More than 50% of people spend more money when out shopping with others, a consumer-advice website has revealed.
A survey by money-saving website Topcashback.com has found that 52% of people in the North West admitted to spending more money when accompanied by friends and loved ones, compared to when alone.
Their survey of over 200 North West residents also found that 69% of men admit to spending more when out with their partner, while 44% of women claim to spend more sensibly with their other half.
MM took to the streets of Manchester to find out what you thought of the findings.
Stoke pre-school assistant, Gemma Crampton, 31, agreed with the findings, saying: “I think I spend a lot more sensibly when I’m out with my partner, because they can see how much you’re spending so you don’t want to spend too much.
“If you’re on your own sometimes you feel more like you can spend what you want because they’re not there.”
31-year-old pre-school assistant Gemma Crampton, from Stoke
Alternatively, nursing assistant Emily Clifton said: “I’m terrible with my spending, especially with my boyfriend, mainly because he lives in a different city so when we meet up we always end up going out together and spending quite a lot on food and drinks.”
26-year-old Manchester nursing assistant, Emily Clifton
Friends also apparently increase around 20% on people’s spending, a statistic that was familiar to many.

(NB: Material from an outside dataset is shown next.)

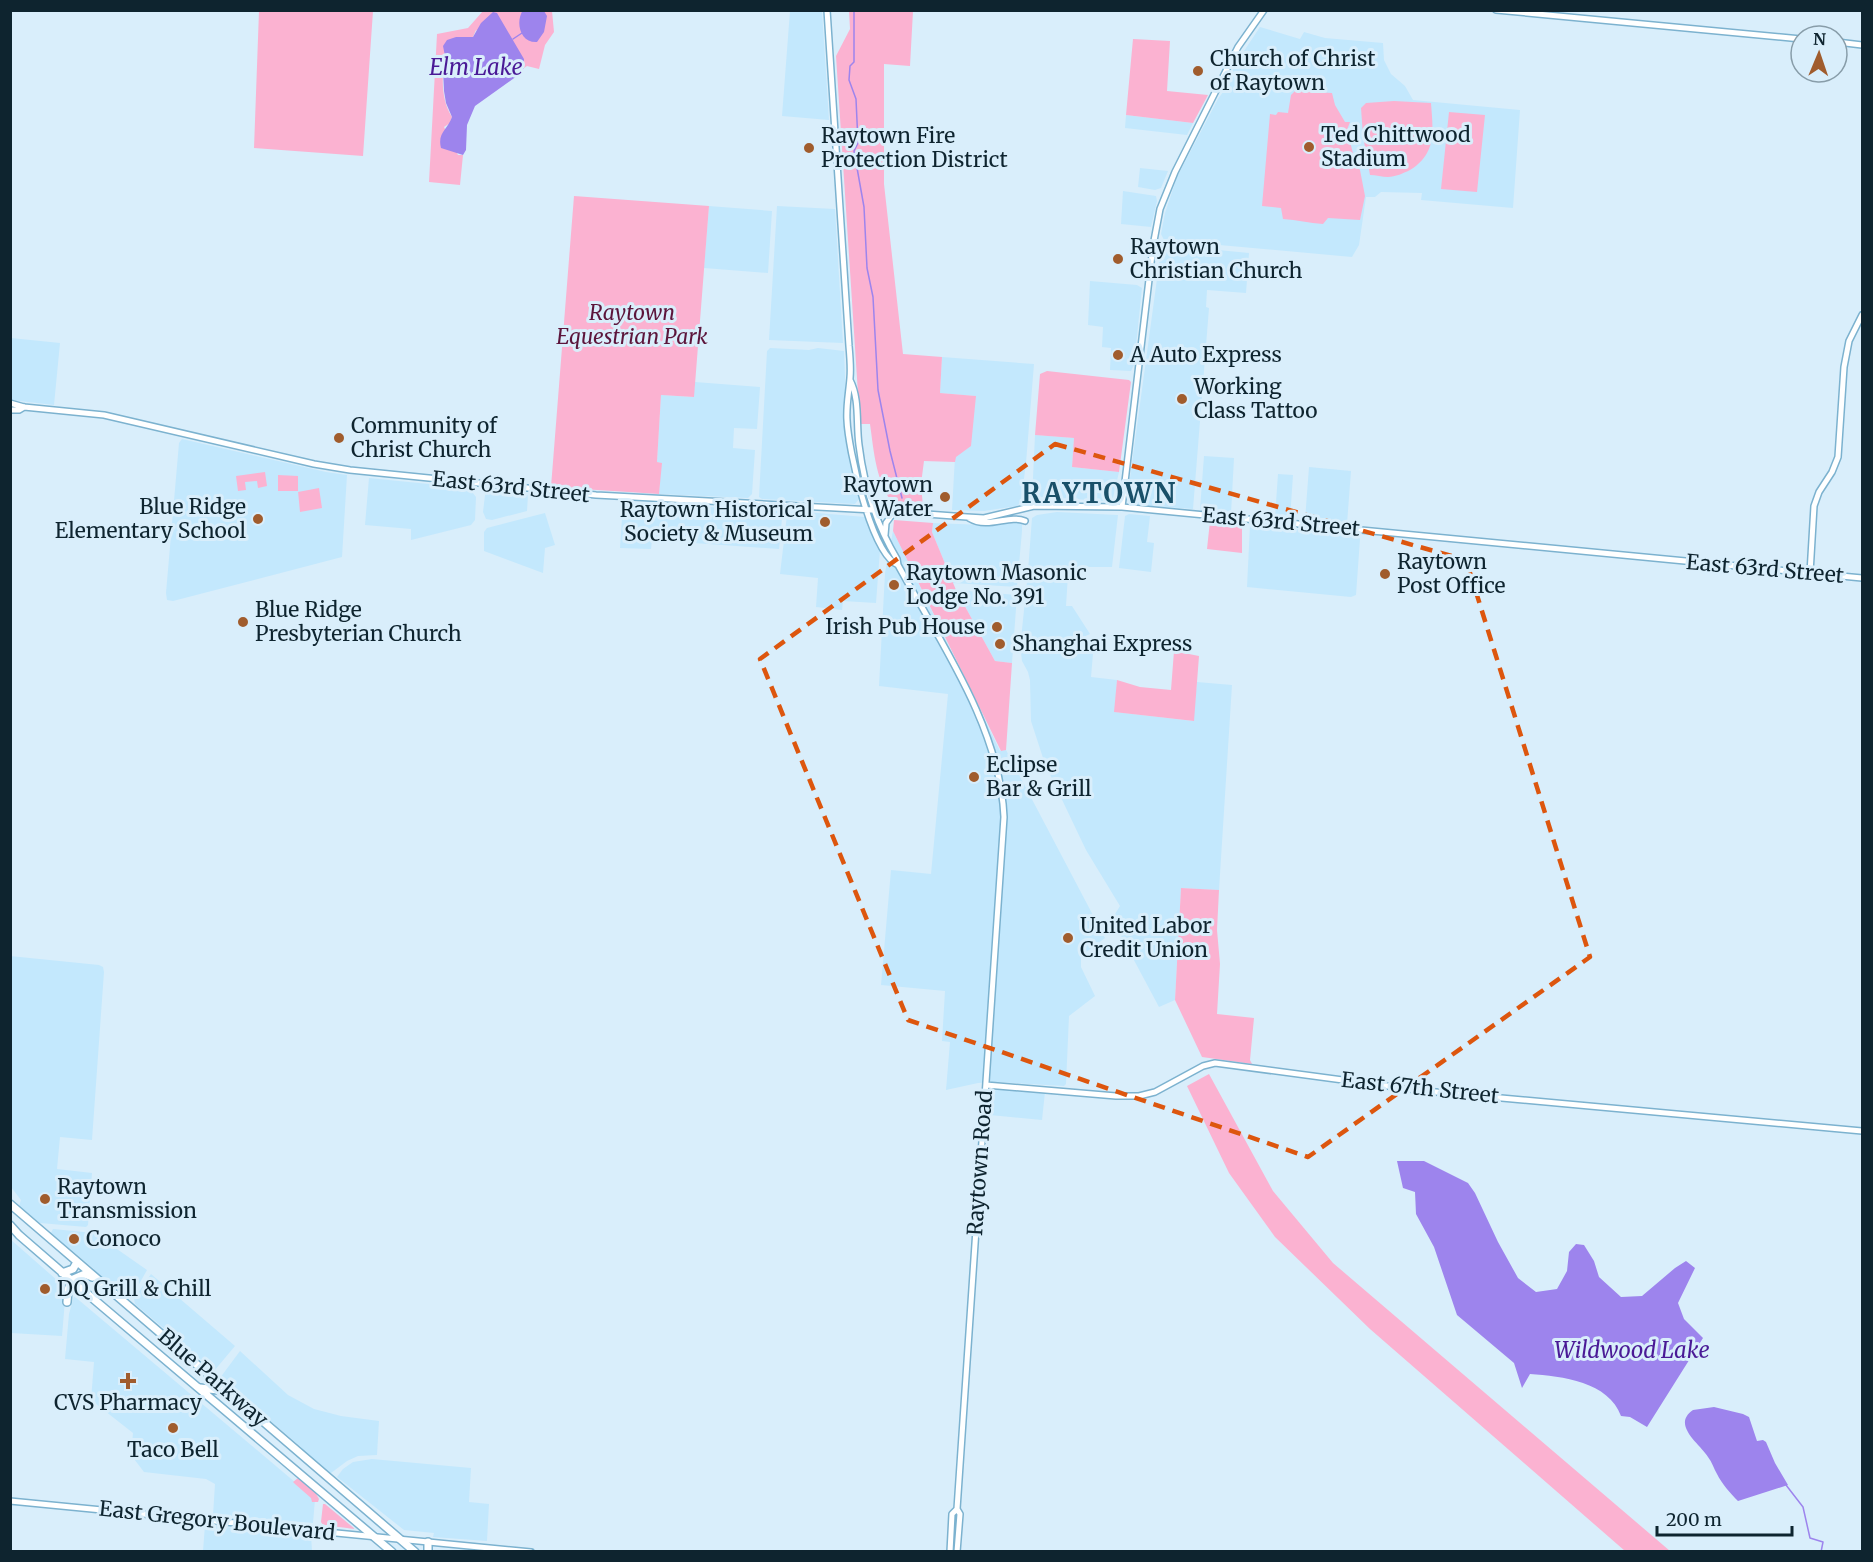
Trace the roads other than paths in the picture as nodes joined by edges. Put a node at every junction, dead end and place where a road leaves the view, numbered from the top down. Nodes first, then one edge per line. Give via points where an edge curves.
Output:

Amy, 25, said: “I think when you’re out with your friends that you haven’t seen for a while you feel like you want to make the most of the occasion and probably spend more money with them and not worry about it.”
This was echoed by administrator Andy Beckley, 27, from Chorlton, who said: “I definitely spend a lot when out with friends and spend the rest of my time making up for it! It sets the tone for the rest of the month really.”
On the other hand, hostel manager Annalie Myles, 25, admitted: “I do my best to get other people to pay for me to be honest!”
25-year-old Manchester hostel manager, Annalie Myles
Cash-conscious shoppers may also do well to leave their kids at home when popping to the shops.
The study discovered that a quarter of those surveyed claimed to spend more than planned when with their children.
On the other hand though, 20% said their spending is reduced by 10% when shopping with their parents.
The website’s consumer affairs editor Natasha Rachel Smith said the best advice for staying in control of spending is to stick to a budget.
“It may seem mundane but it’s the best way to have control over money. We’re all probably guilty of making impulse purchases, especially when a friend or family member has convinced us it’s a great buy.”
This advice is something which unemployed Stephen Goulden, 31, has to live by.
Unemployed Stephen Goulden, 31
“Being on jobseekers, I only spend money as and when I need it,” he said.
“So, for instance, yesterday, I bought this shirt from a charity shop because I had a job interview today. But I wouldn’t spend it if it wasn’t necessary.
“And I look out for bargains all the time. I stretch my money out as much as possible. I don’t go out because I just can’t afford to.”
While banking administrator Patrick Smith, 28, told MM: “I’ve never really got used to saving money really, I got paid today and spent my last £5 last night. That’s just how I live.”
Topcashback.com editor Smith also advises leaving your cards at home and only taking the cash you plan to spend and to scan the prices a number of shops before making a purchase.
That is advice which sensible student James Tully, 20, from Sale, was already clued onto.
20-year-old student James Tully, from Sale
“I’m generally quite good with my money,” he said.
“I use vouchers and deals and I prefer to take cash out with me so I know what I’m spending, if you take your card you don’t know what you spend.
“I find it quite easy to manage my money at Uni.”